• **YOUR INSTRUCTIONS**
From the line that contains "DBK'den G4'e" through the line that contains "Dans toutes ses", output every line of the listing below exactly and leave out all the rest.

┄┄┄┄┄┄

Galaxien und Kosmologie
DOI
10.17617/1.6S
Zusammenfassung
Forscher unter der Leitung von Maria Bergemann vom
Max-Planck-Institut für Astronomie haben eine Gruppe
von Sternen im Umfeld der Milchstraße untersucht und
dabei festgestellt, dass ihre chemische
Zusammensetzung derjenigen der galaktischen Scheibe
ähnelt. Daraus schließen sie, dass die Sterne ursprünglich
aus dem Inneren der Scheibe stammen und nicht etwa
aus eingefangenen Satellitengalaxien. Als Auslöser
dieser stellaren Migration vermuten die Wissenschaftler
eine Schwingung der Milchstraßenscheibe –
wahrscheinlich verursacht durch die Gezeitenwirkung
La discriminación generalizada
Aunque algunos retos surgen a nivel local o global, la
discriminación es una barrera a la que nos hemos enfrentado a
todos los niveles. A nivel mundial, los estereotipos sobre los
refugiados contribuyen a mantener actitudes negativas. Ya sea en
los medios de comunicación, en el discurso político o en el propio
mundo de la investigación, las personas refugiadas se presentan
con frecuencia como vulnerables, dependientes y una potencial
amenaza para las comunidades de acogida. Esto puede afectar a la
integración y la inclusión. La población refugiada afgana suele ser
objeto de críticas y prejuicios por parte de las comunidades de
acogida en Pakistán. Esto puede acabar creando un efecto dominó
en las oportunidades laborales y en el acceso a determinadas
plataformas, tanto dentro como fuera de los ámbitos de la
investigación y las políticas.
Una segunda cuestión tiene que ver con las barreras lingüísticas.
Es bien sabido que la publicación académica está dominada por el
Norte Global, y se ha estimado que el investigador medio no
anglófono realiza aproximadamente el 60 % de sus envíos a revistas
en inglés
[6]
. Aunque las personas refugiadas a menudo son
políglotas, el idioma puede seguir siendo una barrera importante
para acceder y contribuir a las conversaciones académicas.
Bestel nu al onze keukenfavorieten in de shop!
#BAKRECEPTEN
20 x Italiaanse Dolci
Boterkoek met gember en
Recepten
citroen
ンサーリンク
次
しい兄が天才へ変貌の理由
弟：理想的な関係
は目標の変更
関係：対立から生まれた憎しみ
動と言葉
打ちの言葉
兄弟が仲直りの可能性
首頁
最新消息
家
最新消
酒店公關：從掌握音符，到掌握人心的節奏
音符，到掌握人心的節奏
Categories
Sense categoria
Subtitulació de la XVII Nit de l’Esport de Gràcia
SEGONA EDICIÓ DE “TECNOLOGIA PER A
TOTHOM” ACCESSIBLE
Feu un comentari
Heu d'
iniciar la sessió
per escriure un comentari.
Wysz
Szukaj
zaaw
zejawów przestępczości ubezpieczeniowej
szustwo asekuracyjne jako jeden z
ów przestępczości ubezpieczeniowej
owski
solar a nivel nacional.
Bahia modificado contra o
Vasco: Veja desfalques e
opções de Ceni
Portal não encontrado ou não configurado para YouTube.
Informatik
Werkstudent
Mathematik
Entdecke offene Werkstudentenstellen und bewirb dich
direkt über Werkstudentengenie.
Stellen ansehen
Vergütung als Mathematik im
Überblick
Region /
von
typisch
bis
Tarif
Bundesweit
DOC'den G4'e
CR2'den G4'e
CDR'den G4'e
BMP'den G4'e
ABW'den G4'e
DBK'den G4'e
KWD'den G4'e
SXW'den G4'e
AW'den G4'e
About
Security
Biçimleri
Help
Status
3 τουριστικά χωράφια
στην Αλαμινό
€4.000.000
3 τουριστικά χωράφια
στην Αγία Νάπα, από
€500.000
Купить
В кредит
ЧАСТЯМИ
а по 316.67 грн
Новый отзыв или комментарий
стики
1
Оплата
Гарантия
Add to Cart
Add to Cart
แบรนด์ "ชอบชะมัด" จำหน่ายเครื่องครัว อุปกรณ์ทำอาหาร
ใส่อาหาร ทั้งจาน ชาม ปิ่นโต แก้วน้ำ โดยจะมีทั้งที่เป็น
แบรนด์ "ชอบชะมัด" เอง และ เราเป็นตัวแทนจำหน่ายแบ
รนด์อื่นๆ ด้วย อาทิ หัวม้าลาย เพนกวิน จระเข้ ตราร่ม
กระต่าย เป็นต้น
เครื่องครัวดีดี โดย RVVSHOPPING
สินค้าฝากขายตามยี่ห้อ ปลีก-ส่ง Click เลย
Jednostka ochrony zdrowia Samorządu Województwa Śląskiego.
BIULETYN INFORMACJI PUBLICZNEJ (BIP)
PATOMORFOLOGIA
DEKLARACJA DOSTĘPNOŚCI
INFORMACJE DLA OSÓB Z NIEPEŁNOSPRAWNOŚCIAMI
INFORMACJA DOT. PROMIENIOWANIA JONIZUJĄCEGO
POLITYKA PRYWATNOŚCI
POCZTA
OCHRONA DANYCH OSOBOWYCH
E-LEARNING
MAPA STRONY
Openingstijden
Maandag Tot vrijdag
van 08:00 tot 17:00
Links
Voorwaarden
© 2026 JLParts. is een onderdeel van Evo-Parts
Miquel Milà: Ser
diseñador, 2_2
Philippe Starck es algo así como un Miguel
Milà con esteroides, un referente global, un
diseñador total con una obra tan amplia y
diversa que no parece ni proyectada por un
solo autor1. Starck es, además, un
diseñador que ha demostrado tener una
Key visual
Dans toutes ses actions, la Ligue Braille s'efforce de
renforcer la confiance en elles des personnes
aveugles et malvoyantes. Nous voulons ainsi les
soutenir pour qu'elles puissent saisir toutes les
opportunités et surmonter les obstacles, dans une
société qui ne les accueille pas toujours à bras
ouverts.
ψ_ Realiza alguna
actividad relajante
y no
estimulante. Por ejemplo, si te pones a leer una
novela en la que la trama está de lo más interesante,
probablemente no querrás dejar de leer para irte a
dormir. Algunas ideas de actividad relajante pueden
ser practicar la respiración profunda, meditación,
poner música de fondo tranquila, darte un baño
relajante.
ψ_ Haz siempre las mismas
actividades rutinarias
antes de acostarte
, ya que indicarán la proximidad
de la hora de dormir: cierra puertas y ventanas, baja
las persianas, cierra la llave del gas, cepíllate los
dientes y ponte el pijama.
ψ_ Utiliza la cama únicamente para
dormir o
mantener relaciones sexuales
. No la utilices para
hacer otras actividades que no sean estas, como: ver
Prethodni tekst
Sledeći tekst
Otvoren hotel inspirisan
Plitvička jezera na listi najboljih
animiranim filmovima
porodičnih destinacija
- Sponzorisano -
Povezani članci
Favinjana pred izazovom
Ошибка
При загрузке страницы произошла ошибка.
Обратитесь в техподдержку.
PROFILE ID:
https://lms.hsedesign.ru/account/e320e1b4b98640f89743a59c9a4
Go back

┄┄┄┄┄┄

• **EXERCISE ANSWER**
DBK'den G4'e
KWD'den G4'e
SXW'den G4'e
AW'den G4'e
About
Security
Biçimleri
Help
Status
3 τουριστικά χωράφια
στην Αλαμινό
€4.000.000
3 τουριστικά χωράφια
στην Αγία Νάπα, από
€500.000
Купить
В кредит
ЧАСТЯМИ
а по 316.67 грн
Новый отзыв или комментарий
стики
1
Оплата
Гарантия
Add to Cart
Add to Cart
แบรนด์ "ชอบชะมัด" จำหน่ายเครื่องครัว อุปกรณ์ทำอาหาร
ใส่อาหาร ทั้งจาน ชาม ปิ่นโต แก้วน้ำ โดยจะมีทั้งที่เป็น
แบรนด์ "ชอบชะมัด" เอง และ เราเป็นตัวแทนจำหน่ายแบ
รนด์อื่นๆ ด้วย อาทิ หัวม้าลาย เพนกวิน จระเข้ ตราร่ม
กระต่าย เป็นต้น
เครื่องครัวดีดี โดย RVVSHOPPING
สินค้าฝากขายตามยี่ห้อ ปลีก-ส่ง Click เลย
Jednostka ochrony zdrowia Samorządu Województwa Śląskiego.
BIULETYN INFORMACJI PUBLICZNEJ (BIP)
PATOMORFOLOGIA
DEKLARACJA DOSTĘPNOŚCI
INFORMACJE DLA OSÓB Z NIEPEŁNOSPRAWNOŚCIAMI
INFORMACJA DOT. PROMIENIOWANIA JONIZUJĄCEGO
POLITYKA PRYWATNOŚCI
POCZTA
OCHRONA DANYCH OSOBOWYCH
E-LEARNING
MAPA STRONY
Openingstijden
Maandag Tot vrijdag
van 08:00 tot 17:00
Links
Voorwaarden
© 2026 JLParts. is een onderdeel van Evo-Parts
Miquel Milà: Ser
diseñador, 2_2
Philippe Starck es algo así como un Miguel
Milà con esteroides, un referente global, un
diseñador total con una obra tan amplia y
diversa que no parece ni proyectada por un
solo autor1. Starck es, además, un
diseñador que ha demostrado tener una
Key visual
Dans toutes ses actions, la Ligue Braille s'efforce de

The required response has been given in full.